Nowe informacje dotyczące śledztwa związane są ściśle z osobą Gilberta Chacona, właściciela firmy lotniczej, w barwach której samolot latał. FBI oskarża go o składanie fałszywych zeznań oraz fałszowanie dokumentów.
Chacon prawdopodobnie ukrył lub zniszczył raporty mówiące o złym stanie technicznym maszyny. Oprócz tego kłamał w sprawie szczegółów jego współpracy z pilotem Luisem Moralesem.

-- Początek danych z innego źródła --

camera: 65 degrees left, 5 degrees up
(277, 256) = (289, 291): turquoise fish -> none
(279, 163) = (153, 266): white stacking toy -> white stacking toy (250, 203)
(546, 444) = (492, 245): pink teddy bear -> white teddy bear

Podczas przesłuchania zeznał, że samolot został wzięty w dzierżawę i tym samym sprawdzanie stanu technicznego maszyny leżało w gestii pilota i najemcy w jednej osobie.
Jednak ojciec Moralesa twierdzi, że jego syn, który kilka miesięcy temu był skazany za posiadanie kokainy, nie był w stanie wypożyczyć wartego 250 tysięcy dolarów samolotu, ponieważ nie było go w żadnym wypadku na to stać. Wypłatę otrzymywał po każdym wykonanym locie, a tych nie było zbyt wiele, wskutek czego słabo zarabiał.
FBI podejrzewa, że Chacon za wszelką cenę starał się obciążyć winą za wypadek pilota, ponieważ sam nie posiadał odpowiednich zezwoleń na loty komercyjne z Wysp Bahama.